CubeSats are a class of research spacecraft called nanosatellites. The cube-shaped satellites are approximately four inches long, have a volume of about one quart and weigh less than three pounds. Taylor’s CubeSat includes instrumentation that will test communications between other satellites and measure plasma in low earth orbit.
Taylor’s CubeSat emerged from a field of 33 designs and proposals fielded by NASA during a nationwide competition. After launch, the CubeSats will conduct technology demonstrations, educational research or science missions.

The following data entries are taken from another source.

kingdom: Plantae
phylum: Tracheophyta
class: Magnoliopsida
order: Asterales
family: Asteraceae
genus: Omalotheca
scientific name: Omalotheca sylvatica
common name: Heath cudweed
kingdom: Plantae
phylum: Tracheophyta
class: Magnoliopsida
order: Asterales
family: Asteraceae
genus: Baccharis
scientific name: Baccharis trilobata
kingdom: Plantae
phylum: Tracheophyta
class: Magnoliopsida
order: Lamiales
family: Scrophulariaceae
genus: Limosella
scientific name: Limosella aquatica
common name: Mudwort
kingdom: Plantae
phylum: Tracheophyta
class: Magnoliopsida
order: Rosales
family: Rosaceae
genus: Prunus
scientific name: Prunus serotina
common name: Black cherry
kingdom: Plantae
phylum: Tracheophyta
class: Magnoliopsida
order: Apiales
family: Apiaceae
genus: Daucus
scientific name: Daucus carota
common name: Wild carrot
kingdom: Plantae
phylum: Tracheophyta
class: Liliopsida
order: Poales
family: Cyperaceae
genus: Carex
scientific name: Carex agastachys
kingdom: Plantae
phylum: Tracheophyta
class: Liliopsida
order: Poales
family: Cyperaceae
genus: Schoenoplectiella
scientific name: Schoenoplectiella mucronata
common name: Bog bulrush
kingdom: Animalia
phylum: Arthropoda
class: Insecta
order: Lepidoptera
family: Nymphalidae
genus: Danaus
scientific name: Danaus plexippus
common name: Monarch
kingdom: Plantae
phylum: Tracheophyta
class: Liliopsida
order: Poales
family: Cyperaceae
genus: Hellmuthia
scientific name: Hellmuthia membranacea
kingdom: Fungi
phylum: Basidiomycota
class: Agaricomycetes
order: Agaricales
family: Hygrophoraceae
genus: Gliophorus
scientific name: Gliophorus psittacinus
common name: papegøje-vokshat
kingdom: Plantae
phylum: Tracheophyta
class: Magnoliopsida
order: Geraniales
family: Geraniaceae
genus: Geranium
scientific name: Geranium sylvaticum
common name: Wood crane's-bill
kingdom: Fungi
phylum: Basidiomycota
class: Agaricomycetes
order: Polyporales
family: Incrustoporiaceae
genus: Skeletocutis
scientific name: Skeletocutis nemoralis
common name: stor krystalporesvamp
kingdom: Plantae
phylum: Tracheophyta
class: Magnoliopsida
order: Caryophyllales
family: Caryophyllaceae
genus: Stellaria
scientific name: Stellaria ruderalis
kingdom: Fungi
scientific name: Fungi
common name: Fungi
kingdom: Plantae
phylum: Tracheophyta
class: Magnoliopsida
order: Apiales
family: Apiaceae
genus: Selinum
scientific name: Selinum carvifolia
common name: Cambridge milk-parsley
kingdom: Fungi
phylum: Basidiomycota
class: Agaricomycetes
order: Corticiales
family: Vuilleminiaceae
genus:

When Taylor’s satellite flies, it will mark the third such piece of space hardware to fly into space that was designed and built by students in Taylor’s engineering program. Additionally, five Taylor Physics and Engineering students presented the ELEO (Extremely Low Earth Orbit) Satellite Project at the CubeSat Workshop, Small Sat Conference and Air Force Design Review in Logan, Utah. Taylor officials believe a fourth Taylor CubeSat will be approved for flight as part of that program.
According to Principal Investigator Dr. Hank Voss, Taylor was the only university in the competition where the student work was performed exclusively by undergraduate students. Taylor students, faculty and staff have also pioneered the use of weather balloons for near space exploration – a program that has been replicated at numerous universities, secondary schools and businesses.